A United States Postal van
A United States Postal van | Photo by Trinity Nguyen on Unsplash

Post Office Gun Ban Ruled Unconstitutional

The federal ban on firearms possession in post offices is unconstitutional.

In a Saturday ruling, US District Judge Kathryn Kimball Mizelle determined that the blanket ban violated the Second Amendment rights of a former postal employee who was charged with illegally possessing a gun in a federal facility. She dismissed part of the man’s indictment after concluding that a total gun ban in post offices is “incongruent with the American tradition of firearms regulation.”

“The Supreme Court has been clear: the government must point to historical principles that would permit it to prohibit firearms possession in post offices,” Judge Mizelle wrote in United States v. Ayala. “The United States fails to meet that burden. Thus, I dismiss the § 930(a) charge because it violates Ayala’s Second Amendment right to bear arms.”

The ruling marks the latest ruling to call into question federal gun prohibitions since the Supreme Court handed down its New York State Rifle and Pistol Association v. Bruen opinion in 2022. That decision officially recognized an individual constitutional right to carry a firearm in public for self-defense. It also established a new test for evaluating firearm restrictions based on the nation’s historical tradition of gun laws dating back to the time of the country’s founding. Modern laws that don’t comport with that tradition, including many location-based “sensitive place” restrictions, have since come under renewed scrutiny by gun-rights advocates and defense attorneys alike.

Saturday’s decision centered around Emmanuel Ayala, a US Postal Service truck driver in Tampa, who had a Florida concealed carry permit and often carried a 9mm handgun in a fanny pack for self-defense during the course of his duties, according to his legal team. In September 2022, Ayala allegedly entered his post office carrying his firearm when he was stopped by two federal postal agents who attempted to detain him. Prosecutors said Ayala fled from the agents but was eventually arrested by officers with the Tampa Police Department. A grand jury subsequently indicted him for knowingly bringing a firearm into a Federal facility and for resisting arrest. Ayala’s legal team filed to have his gun charges dismissed as unconstitutional.

Judge Mizelle, a Donald Trump appointee, said the post office gun ban is out of line with how the Founders regulated gun carry.

“Post offices have existed since the founding, as have threats to the safety of postal workers and the public entering those locations,” she wrote. “Yet the historical record yields no ‘distinctly similar historical regulation addressing’ those safety problems by regulating firearms in post offices.”

She also noted that the government failed to produce any other “relevantly similar analogue” from the past that could be used to justify the modern ban on guns at post offices.
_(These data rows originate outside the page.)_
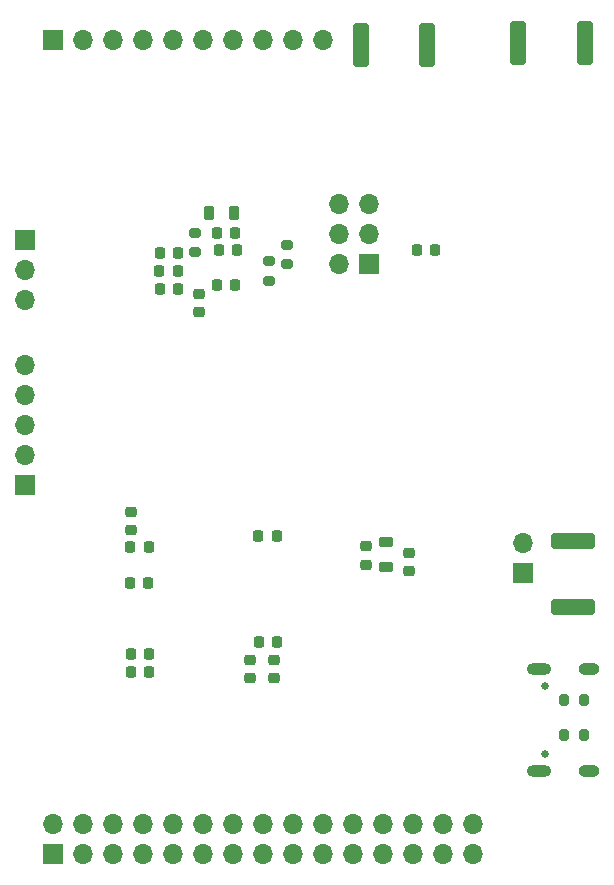
<source format=gbr>
%TF.GenerationSoftware,KiCad,Pcbnew,8.0.4-8.0.4-0~ubuntu22.04.1*%
%TF.CreationDate,2024-09-01T23:10:33+08:00*%
%TF.ProjectId,R820T_With_LCMXO2,52383230-545f-4576-9974-685f4c434d58,rev?*%
%TF.SameCoordinates,Original*%
%TF.FileFunction,Soldermask,Bot*%
%TF.FilePolarity,Negative*%
%FSLAX46Y46*%
G04 Gerber Fmt 4.6, Leading zero omitted, Abs format (unit mm)*
G04 Created by KiCad (PCBNEW 8.0.4-8.0.4-0~ubuntu22.04.1) date 2024-09-01 23:10:33*
%MOMM*%
%LPD*%
G01*
G04 APERTURE LIST*
G04 Aperture macros list*
%AMRoundRect*
0 Rectangle with rounded corners*
0 $1 Rounding radius*
0 $2 $3 $4 $5 $6 $7 $8 $9 X,Y pos of 4 corners*
0 Add a 4 corners polygon primitive as box body*
4,1,4,$2,$3,$4,$5,$6,$7,$8,$9,$2,$3,0*
0 Add four circle primitives for the rounded corners*
1,1,$1+$1,$2,$3*
1,1,$1+$1,$4,$5*
1,1,$1+$1,$6,$7*
1,1,$1+$1,$8,$9*
0 Add four rect primitives between the rounded corners*
20,1,$1+$1,$2,$3,$4,$5,0*
20,1,$1+$1,$4,$5,$6,$7,0*
20,1,$1+$1,$6,$7,$8,$9,0*
20,1,$1+$1,$8,$9,$2,$3,0*%
G04 Aperture macros list end*
%ADD10C,0.650000*%
%ADD11O,2.100000X1.000000*%
%ADD12O,1.800000X1.000000*%
%ADD13R,1.700000X1.700000*%
%ADD14O,1.700000X1.700000*%
%ADD15RoundRect,0.250000X0.425000X1.600000X-0.425000X1.600000X-0.425000X-1.600000X0.425000X-1.600000X0*%
%ADD16RoundRect,0.250000X1.600000X-0.425000X1.600000X0.425000X-1.600000X0.425000X-1.600000X-0.425000X0*%
%ADD17RoundRect,0.225000X0.225000X0.250000X-0.225000X0.250000X-0.225000X-0.250000X0.225000X-0.250000X0*%
%ADD18RoundRect,0.200000X-0.275000X0.200000X-0.275000X-0.200000X0.275000X-0.200000X0.275000X0.200000X0*%
%ADD19RoundRect,0.225000X0.250000X-0.225000X0.250000X0.225000X-0.250000X0.225000X-0.250000X-0.225000X0*%
%ADD20RoundRect,0.225000X-0.225000X-0.250000X0.225000X-0.250000X0.225000X0.250000X-0.225000X0.250000X0*%
%ADD21RoundRect,0.200000X0.275000X-0.200000X0.275000X0.200000X-0.275000X0.200000X-0.275000X-0.200000X0*%
%ADD22RoundRect,0.200000X0.200000X0.275000X-0.200000X0.275000X-0.200000X-0.275000X0.200000X-0.275000X0*%
%ADD23RoundRect,0.218750X0.381250X-0.218750X0.381250X0.218750X-0.381250X0.218750X-0.381250X-0.218750X0*%
%ADD24RoundRect,0.218750X-0.218750X-0.381250X0.218750X-0.381250X0.218750X0.381250X-0.218750X0.381250X0*%
%ADD25RoundRect,0.225000X-0.250000X0.225000X-0.250000X-0.225000X0.250000X-0.225000X0.250000X0.225000X0*%
G04 APERTURE END LIST*
D10*
%TO.C,J1*%
X148964999Y-138335000D03*
X148964999Y-132555000D03*
D11*
X148444999Y-139765000D03*
D12*
X152644999Y-139765000D03*
D11*
X148444999Y-131125000D03*
D12*
X152644999Y-131125000D03*
%TD*%
D13*
%TO.C,J11*%
X134015000Y-96780000D03*
D14*
X131475000Y-96780000D03*
X134015000Y-94240000D03*
X131475000Y-94240000D03*
X134015000Y-91700000D03*
X131475000Y-91700000D03*
%TD*%
D13*
%TO.C,J9*%
X104925000Y-94750000D03*
D14*
X104925000Y-97290000D03*
X104925000Y-99830000D03*
%TD*%
D13*
%TO.C,J3*%
X104900000Y-115500000D03*
D14*
X104900000Y-112960000D03*
X104900000Y-110420000D03*
X104900000Y-107880000D03*
X104900000Y-105340000D03*
%TD*%
D15*
%TO.C,J4*%
X146700000Y-78062500D03*
X152350000Y-78062500D03*
%TD*%
%TO.C,J6*%
X133350000Y-78262500D03*
X139000000Y-78262500D03*
%TD*%
D13*
%TO.C,J8*%
X147075000Y-122975000D03*
D14*
X147075000Y-120435000D03*
%TD*%
D16*
%TO.C,J2*%
X151312500Y-120225000D03*
X151312500Y-125875000D03*
%TD*%
D17*
%TO.C,C47*%
X122725000Y-94150000D03*
X121175000Y-94150000D03*
%TD*%
D18*
%TO.C,R13*%
X125625000Y-96575000D03*
X125625000Y-98225000D03*
%TD*%
D19*
%TO.C,C40*%
X123937500Y-131875001D03*
X123937500Y-130325001D03*
%TD*%
D18*
%TO.C,R5*%
X119325000Y-94150000D03*
X119325000Y-95800000D03*
%TD*%
D19*
%TO.C,C43*%
X119625000Y-100875000D03*
X119625000Y-99325000D03*
%TD*%
D20*
%TO.C,C38*%
X113887500Y-129850001D03*
X115437500Y-129850001D03*
%TD*%
D17*
%TO.C,C42*%
X126262500Y-128850001D03*
X124712500Y-128850001D03*
%TD*%
%TO.C,C48*%
X122875000Y-95650000D03*
X121325000Y-95650000D03*
%TD*%
D20*
%TO.C,C35*%
X113837500Y-120800001D03*
X115387500Y-120800001D03*
%TD*%
D17*
%TO.C,C8*%
X139675000Y-95650000D03*
X138125000Y-95650000D03*
%TD*%
D19*
%TO.C,C20*%
X137462500Y-122825001D03*
X137462500Y-121275001D03*
%TD*%
%TO.C,C39*%
X125987500Y-131875001D03*
X125987500Y-130325001D03*
%TD*%
D21*
%TO.C,R14*%
X127125000Y-96825000D03*
X127125000Y-95175000D03*
%TD*%
D22*
%TO.C,R1*%
X152225000Y-133700000D03*
X150575000Y-133700000D03*
%TD*%
D20*
%TO.C,C44*%
X116315000Y-97392500D03*
X117865000Y-97392500D03*
%TD*%
D19*
%TO.C,C19*%
X133812500Y-122275001D03*
X133812500Y-120725001D03*
%TD*%
D13*
%TO.C,J5*%
X107287113Y-77844521D03*
D14*
X109827113Y-77844521D03*
X112367113Y-77844521D03*
X114907113Y-77844521D03*
X117447113Y-77844521D03*
X119987113Y-77844521D03*
X122527113Y-77844521D03*
X125067113Y-77844521D03*
X127607113Y-77844521D03*
X130147113Y-77844521D03*
%TD*%
D20*
%TO.C,C41*%
X113912500Y-131350001D03*
X115462500Y-131350001D03*
%TD*%
D22*
%TO.C,R2*%
X152225000Y-136650000D03*
X150575000Y-136650000D03*
%TD*%
D13*
%TO.C,J7*%
X107273600Y-146756254D03*
D14*
X107273600Y-144216254D03*
X109813600Y-146756254D03*
X109813600Y-144216254D03*
X112353600Y-146756254D03*
X112353600Y-144216254D03*
X114893600Y-146756254D03*
X114893600Y-144216254D03*
X117433600Y-146756254D03*
X117433600Y-144216254D03*
X119973600Y-146756254D03*
X119973600Y-144216254D03*
X122513600Y-146756254D03*
X122513600Y-144216254D03*
X125053600Y-146756254D03*
X125053600Y-144216254D03*
X127593600Y-146756254D03*
X127593600Y-144216254D03*
X130133600Y-146756254D03*
X130133600Y-144216254D03*
X132673600Y-146756254D03*
X132673600Y-144216254D03*
X135213600Y-146756254D03*
X135213600Y-144216254D03*
X137753600Y-146756254D03*
X137753600Y-144216254D03*
X140293600Y-146756254D03*
X140293600Y-144216254D03*
X142833600Y-146756254D03*
X142833600Y-144216254D03*
%TD*%
D23*
%TO.C,L2*%
X135462500Y-122437501D03*
X135462500Y-120312501D03*
%TD*%
D20*
%TO.C,C46*%
X116325000Y-98900000D03*
X117875000Y-98900000D03*
%TD*%
%TO.C,C36*%
X113812500Y-123800001D03*
X115362500Y-123800001D03*
%TD*%
%TO.C,C45*%
X116340000Y-95882500D03*
X117890000Y-95882500D03*
%TD*%
D17*
%TO.C,C34*%
X126237500Y-119850001D03*
X124687500Y-119850001D03*
%TD*%
%TO.C,C64*%
X122750000Y-98600000D03*
X121200000Y-98600000D03*
%TD*%
D24*
%TO.C,L8*%
X120475000Y-92500000D03*
X122600000Y-92500000D03*
%TD*%
D25*
%TO.C,C33*%
X113937500Y-117775001D03*
X113937500Y-119325001D03*
%TD*%
M02*

</source>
She argued that founding-era laws regulating weapons in legislatures, polling places, and courthouses cited by prosecutors missed the mark.

“The United States’ historical examples are not relevantly similar to § 930(a) in several important ways,” she wrote. “For example, § 930(a) completely forbids possession in most government buildings. By contrast, the Maryland legislative assembly bans applied only when the legislature was in session, and the Delaware election law governed polling places only on election day. These regulations contained meaningful time and place constraints; they were not perpetual exceptions to the right to bear arms.”

Judge Mizelle also raised practical issues with the scope of the federal facilities gun ban and its impact on the right to keep and bear arms. Because the statute bans guns in any building owned or leased by the Federal Government, she argued that the inevitable growth of government property risks regulating the Second Amendment “into practical non-existence.”

“The plain language captures everything from the White House to toll booths in national parks to Social Security Administration buildings,” she wrote. “At some point, when twenty-eight percent of land in the United States is owned by the federal government and many ordinary activities require frequenting a ‘Federal facility,’ the government’s theory would amount to a nullification of the Second Amendment right altogether.”

She ultimately dismissed Ayala’s indictment under § 930(a) with prejudice. She did not, however, dismiss his charge for resisting arrest.

Additionally, the ruling only applies directly to Ayala and doesn’t include an injunction against generally enforcing the federal prohibition. But the ruling may make prosecutors less likely to pursue similar charges in Judge Mizelle’s district or across the country as it casts serious doubt over the underlying law’s constitutionality.

The Department of Justice did not respond to a request for comment.